Like measuring your middle-aged game against your younger self, hitting with a Prestige can invite comparisons—unfair as they may be—to prior models. But just as you can’t relive your past, so has the Prestige continued to move forward. Its fundamental nature is still apparent: lots of control, dependability and feel for demanding players. However, the franchise has evolved over the past several generations to keep up with the pace of the modern game. The new Graphene 360+ Prestige Pro is one of its finest examples.
The technology of the moment for Head racquets, Graphene 360+ places Graphene at strategic positions around the frame to provide added power and stability, with Spiralfibers inserted in the lower hoop for enhanced flex and improved comfort at impact. In the Prestige Pro, it delivers impressive pop for a 95 square-inch frame and a pleasing, connected feel in the sweet spot.
In the past, I have generally compared the Pro with the Midplus; they were the same head size with comparable weight, flex and balance. The Pro had the more open string pattern and marginally thicker beam which tipped the power and spin scales more in its favor, the Midplus getting the slight nod for better control.
But this newest incarnation creates much starker distinctions. The Midplus mold has been expanded to be a legitimate 98 square-inch head, the beam has been thinned even further and the flex has been decreased. It has a lower-powered, plusher response that arguably feels superior to the Pro at contact. However, the Pro is perhaps a little quicker and produces a naturally heavier and more powerful ball. If the two were brothers, the Midplus would be the cerebral one and the Pro the jock.

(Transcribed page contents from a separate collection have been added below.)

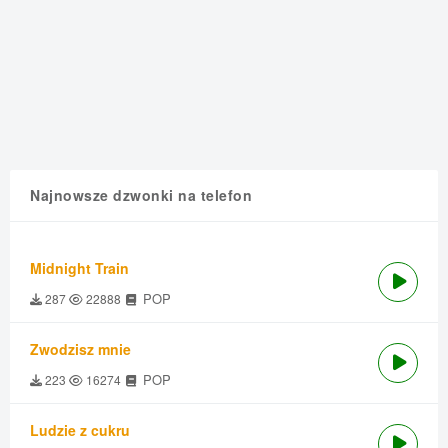
Najnowsze dzwonki na telefon
Midnight Train
POP
287
22888
Zwodzisz mnie
POP
223
16274
Ludzie z cukru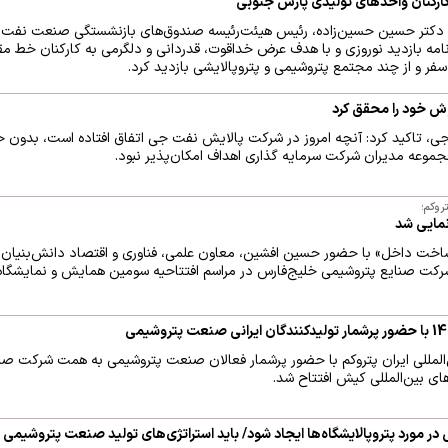
 کارکنان واحدهای تولیدی پارس جنوبی
دکتر حسین حسین‌زاده، رئیس هیئت‌رئیسه صندوق‌های بازنشستگی صنعت نفت 
مه بازدید نوروزی و با هدف عرض خداقوت، قدردانی و دلگرمی به کارکنان خط مق
فر و از چند مجتمع پتروشیمی و پتروپالایشی بازدید کرد.
 تاکید کرد: آنچه امروز در شرکت پالایش نفت جی اتفاق افتاده است، بدون حم
موعه مدیران شرکت سرمایه گذاری اهداف امکان‌پذیر نبود.
روکم؛
نمایی شد
ه ساخت داخل» با حضور حسین افشین، معاون علمی، فناوری و اقتصاد دانش‌بنیا
کت صنایع پتروشیمی خلیج‌فارس در مراسم افتتاحیه سومین همایش و نمایشگاه بی
لمللی ایران پتروکم با حضور پرشمار فعالان صنعت پتروشیمی به همت شرکت صن
ی بین‌المللی کیش افتتاح شد.
در مورد پتروپالایشگاه‌ها ایجاد شود/ باید استراتژی‌های تولید صنعت پتروشیمی ب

Playing style and needs will probably determine which model suits an individual’s game. Even though it didn’t feel quite as inviting, I happened jibe better with the Pro. I found it better for achieving repeatable depth and more adept at dictating points. It’s still a Prestige and still required a fast, mechanically sound swing to penetrate the court. But when everything aligned it could still be a bully. Yet there was enough access to spin and overall playability to employ a variety of tactics.
What particularly drew my attention was how well it handled incoming pace, combining top-notch stability with good command. It’s firmer than its predecessor which bolsters the spine for dependable changes of direction. Off-center contact could feel a little brittle, especially with a full bed of polyester, but the upshot was missing the sweet spot wasn’t punished so severely that shots were dying by the service line. I could trade confidently from the baseline without fear that if I didn’t pure the ball I’d be at the mercy of my opponent. And when the opportunity presented itself, I could apply pressure with plenty of margin for error.
Serving with the Pro was also a highlight. The frame has substantial mass and swingweight, but being a 95 accelerated through contact more effectively than some lighter frames with larger heads. And when it did with some giddy-up, the serve got on the returner in a hurry. Spin generation and ball placement were also assets. Again, it won’t do as much work for you as other racquets. But players with fast, fluid deliveries will have no trouble inflicting damage.
At net, the smooth handling and sturdiness added up to frequent success. I put away sitters with authority and defended against hot shots with virtually no wobble. A knock for me, though, was the response not being as cottony as I would like. Or, what I’d expect from a Prestige. There was just enough flex to play with touch, but I struggled a bit to consistently take pace off the ball. Some of that could have been string choice—I tested it with Hawk Touch—and a softer setup might have allowed the racquet to be more playful.
Overall, the new Prestige Pro is a solid player’s frame. It brings many of the heritage features the line is known for—predictable response, shot command, versatility—and packs them into a 95 square-inch with the pop and forgiveness of a larger racquet. Head has changed the distinctive square-shaped grip of the Prestige to a more rounded grip found on their other frames. The feeling is fans of the racquet will make the adjustment and the more universal grip will be an enticement to other players trying out a Prestige. The Pro would be a good place to start.